The patient had an uncomplicated hospital course post-procedure and was subsequently transferred to an acute rehabilitation facility. At 4-week follow-up, the patient was in stable condition, and a transthoracic echocardiogram showed normal cardiac structures and a negative bubble study result.

Discussion

Embryonically, LSVC results from failure of left anterior cardinal vein to close. Congenital anomalies of the superior and inferior vena cava are rare and are usually incidentally recognized, with a prevalence of 0.07% to 8.7% (1). A persistent LSVC is estimated to be present in <0.5% of the general population, but it is present in approximately 4% in patients with congenital heart disease (2). In the absence of other congenital heart disease, LSVC typically drains into the coronary sinus, a less common variant of LSVC drains directly into the left atrium, and much rarer variant drains into the left atrium through left upper pulmonary vein (3). This form of LSVC is associated with embolic events through the left atrium (4). The anatomic course of LSVC is anterior to the left pulmonary artery (Figures 2A to 2C); this helps to distinguish it from the “levoatriocardinal vein” (vertical vein). The levoatriocardinal vein travels between the left pulmonary artery and left bronchus. It is a remnant of the splanchnic vein connecting the pulmonary venous plexus and the left atrium and is commonly recognized in association with left-sided obstructive heart lesions.
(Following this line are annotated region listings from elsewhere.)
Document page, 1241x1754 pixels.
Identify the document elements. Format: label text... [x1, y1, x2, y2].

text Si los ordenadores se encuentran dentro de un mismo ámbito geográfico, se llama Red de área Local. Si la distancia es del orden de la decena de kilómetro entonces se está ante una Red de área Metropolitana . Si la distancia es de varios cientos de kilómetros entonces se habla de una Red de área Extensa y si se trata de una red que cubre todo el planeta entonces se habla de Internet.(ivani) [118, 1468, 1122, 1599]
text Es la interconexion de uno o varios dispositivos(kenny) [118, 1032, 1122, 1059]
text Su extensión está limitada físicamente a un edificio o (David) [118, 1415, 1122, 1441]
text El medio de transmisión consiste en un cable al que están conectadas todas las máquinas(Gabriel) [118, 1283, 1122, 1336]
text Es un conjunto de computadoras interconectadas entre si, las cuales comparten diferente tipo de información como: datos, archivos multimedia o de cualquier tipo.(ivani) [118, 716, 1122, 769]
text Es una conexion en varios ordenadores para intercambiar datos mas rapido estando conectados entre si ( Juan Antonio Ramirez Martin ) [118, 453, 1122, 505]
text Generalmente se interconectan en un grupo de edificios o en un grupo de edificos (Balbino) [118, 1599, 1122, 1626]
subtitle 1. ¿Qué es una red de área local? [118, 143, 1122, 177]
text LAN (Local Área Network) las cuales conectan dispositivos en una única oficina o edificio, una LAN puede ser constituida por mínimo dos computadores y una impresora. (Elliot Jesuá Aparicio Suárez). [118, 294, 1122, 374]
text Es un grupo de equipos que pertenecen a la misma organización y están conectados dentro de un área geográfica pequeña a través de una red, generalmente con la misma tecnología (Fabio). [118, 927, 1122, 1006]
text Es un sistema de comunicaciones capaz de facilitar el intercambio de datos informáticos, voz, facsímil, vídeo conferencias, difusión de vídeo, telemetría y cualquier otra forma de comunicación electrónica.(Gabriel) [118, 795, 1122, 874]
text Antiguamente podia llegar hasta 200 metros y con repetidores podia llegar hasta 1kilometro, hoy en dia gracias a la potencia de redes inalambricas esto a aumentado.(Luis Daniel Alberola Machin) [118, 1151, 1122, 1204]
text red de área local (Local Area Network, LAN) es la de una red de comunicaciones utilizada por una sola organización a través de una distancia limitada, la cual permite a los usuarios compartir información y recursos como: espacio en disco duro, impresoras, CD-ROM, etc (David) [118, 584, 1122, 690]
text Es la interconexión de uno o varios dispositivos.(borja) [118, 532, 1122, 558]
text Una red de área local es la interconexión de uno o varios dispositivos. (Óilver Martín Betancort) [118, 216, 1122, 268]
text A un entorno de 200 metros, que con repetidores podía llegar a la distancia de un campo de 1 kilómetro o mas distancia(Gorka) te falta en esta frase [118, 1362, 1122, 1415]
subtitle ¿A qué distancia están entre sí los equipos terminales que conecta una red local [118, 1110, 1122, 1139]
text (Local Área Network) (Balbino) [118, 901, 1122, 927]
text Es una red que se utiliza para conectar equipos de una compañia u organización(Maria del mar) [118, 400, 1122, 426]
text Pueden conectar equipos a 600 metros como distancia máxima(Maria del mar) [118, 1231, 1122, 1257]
An LSVC may be occasionally detectable on a chest radiography by a focal widening of the mediastinum superior to the left side of the aortic knob. It could be revealed incidentally when it is traversed by an intravenous catheter (5) or with challenges when introducing pacemaker leads (6). An LSVC draining into the left atrium can be detected by injection of agitated saline into the patient’s left arm and focusing on the timing of left atrial bubbles (7). A right arm agitated saline injection would fail to show the defect; and without attention to the timing of bubbles in the left atrium after a left arm saline injection, a false diagnosis of patent foramen ovale could be made, as was initially considered in our case. This could lead to either an unnecessary procedure or ineffective treatment planning to avoid future events. As with the general expert consensus that led to prior guidelines for comparable shunt lesions such as unroofed coronary sinus (8), closure of an LSVC with a left-sided heart connection is reasonable: significant hemodynamic shunt (pulmonary-to-systemic flow ratio >1.5), exertional hypoxia, or embolic events. The transcatheter closure technique of the LSVC with the use of vascular plug is similar to what is described in published reports (7,9). However, the more proximal location of the LSVC and LUPV confluence in this patient did require careful deployment of the plug, to avoid jeopardizing LUPV drainage.

Conclusions

This case represents a rare presentation of a persistent LSVC with drainage into the LUPV that was complicated by recurrent embolic events. Transcatheter closure is a safe and feasible option in these patients.